Mozilla announced in a security-related blog post last night that a Firefox user in Russia has discovered a bug in the web browser that allows hackers to steal sensitive files from your computer. The good news is that most Firefox users don’t have to worry about the bug because the files that are being targeted are “surprisingly developer focused,” and to top it all off, Mozilla already has a patch for the bug so make sure your restart your browser so it can install. 

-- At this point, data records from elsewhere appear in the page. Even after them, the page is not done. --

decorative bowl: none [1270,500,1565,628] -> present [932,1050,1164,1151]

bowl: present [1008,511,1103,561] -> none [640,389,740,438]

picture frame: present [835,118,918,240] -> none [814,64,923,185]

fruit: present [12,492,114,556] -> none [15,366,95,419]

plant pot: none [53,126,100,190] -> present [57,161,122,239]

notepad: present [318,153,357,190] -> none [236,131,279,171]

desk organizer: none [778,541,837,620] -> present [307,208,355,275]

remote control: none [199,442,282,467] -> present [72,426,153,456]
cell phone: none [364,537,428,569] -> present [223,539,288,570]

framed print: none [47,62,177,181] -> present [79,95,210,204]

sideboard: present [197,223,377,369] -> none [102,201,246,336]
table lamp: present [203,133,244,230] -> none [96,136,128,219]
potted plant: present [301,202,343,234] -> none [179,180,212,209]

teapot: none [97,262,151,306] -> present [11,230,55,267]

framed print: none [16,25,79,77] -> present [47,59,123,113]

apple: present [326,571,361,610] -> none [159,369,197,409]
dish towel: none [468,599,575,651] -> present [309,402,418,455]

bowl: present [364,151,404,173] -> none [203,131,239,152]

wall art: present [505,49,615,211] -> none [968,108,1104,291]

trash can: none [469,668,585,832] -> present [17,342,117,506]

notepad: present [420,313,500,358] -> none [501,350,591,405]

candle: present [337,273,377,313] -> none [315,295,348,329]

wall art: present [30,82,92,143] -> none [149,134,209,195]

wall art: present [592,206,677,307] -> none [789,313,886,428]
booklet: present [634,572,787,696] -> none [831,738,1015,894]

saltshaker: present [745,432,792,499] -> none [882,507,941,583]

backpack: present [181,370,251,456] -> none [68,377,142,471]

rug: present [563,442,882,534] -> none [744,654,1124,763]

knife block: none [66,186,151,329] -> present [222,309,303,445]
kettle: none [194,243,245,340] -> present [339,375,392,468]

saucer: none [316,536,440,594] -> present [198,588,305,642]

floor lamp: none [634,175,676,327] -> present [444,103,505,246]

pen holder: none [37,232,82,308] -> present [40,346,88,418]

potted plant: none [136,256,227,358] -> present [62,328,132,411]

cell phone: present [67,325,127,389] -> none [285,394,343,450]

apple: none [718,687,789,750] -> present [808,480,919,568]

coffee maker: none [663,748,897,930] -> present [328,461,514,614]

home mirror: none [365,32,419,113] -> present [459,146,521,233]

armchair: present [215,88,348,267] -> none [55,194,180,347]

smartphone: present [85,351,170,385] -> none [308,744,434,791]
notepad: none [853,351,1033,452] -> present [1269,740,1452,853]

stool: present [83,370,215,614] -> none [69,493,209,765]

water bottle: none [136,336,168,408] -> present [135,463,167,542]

Mozilla is urging all Firefox users to update their browser following the discovery of a file-stealing exploit. A user in Russia this week found and disclosed a bug that searches for sensitive files and uploads them to a remote server. A day later, Mozilla released security updates to Firefox 39.0.3 that patch the vulnerability. The fix has also been shipped to Firefox ESR 38.1.1. To update your browser to the latest version, open the menu button (the three lines in the upper right corner), click help (the question mark at the bottom), and select “About Firefox.” A pop-up window will automatically check for and download updates; if you’re running a version below 39.0.3, be sure to click “Restart Firefox to Update.” The exploit, first spotted on a Russian news site, was made possible by an error in the interaction between JavaScript context separation and the browser’s PDF Viewer. Windows and Linux users should definitely install the update; Macs were not affected, but could certainly benefit from the latest version.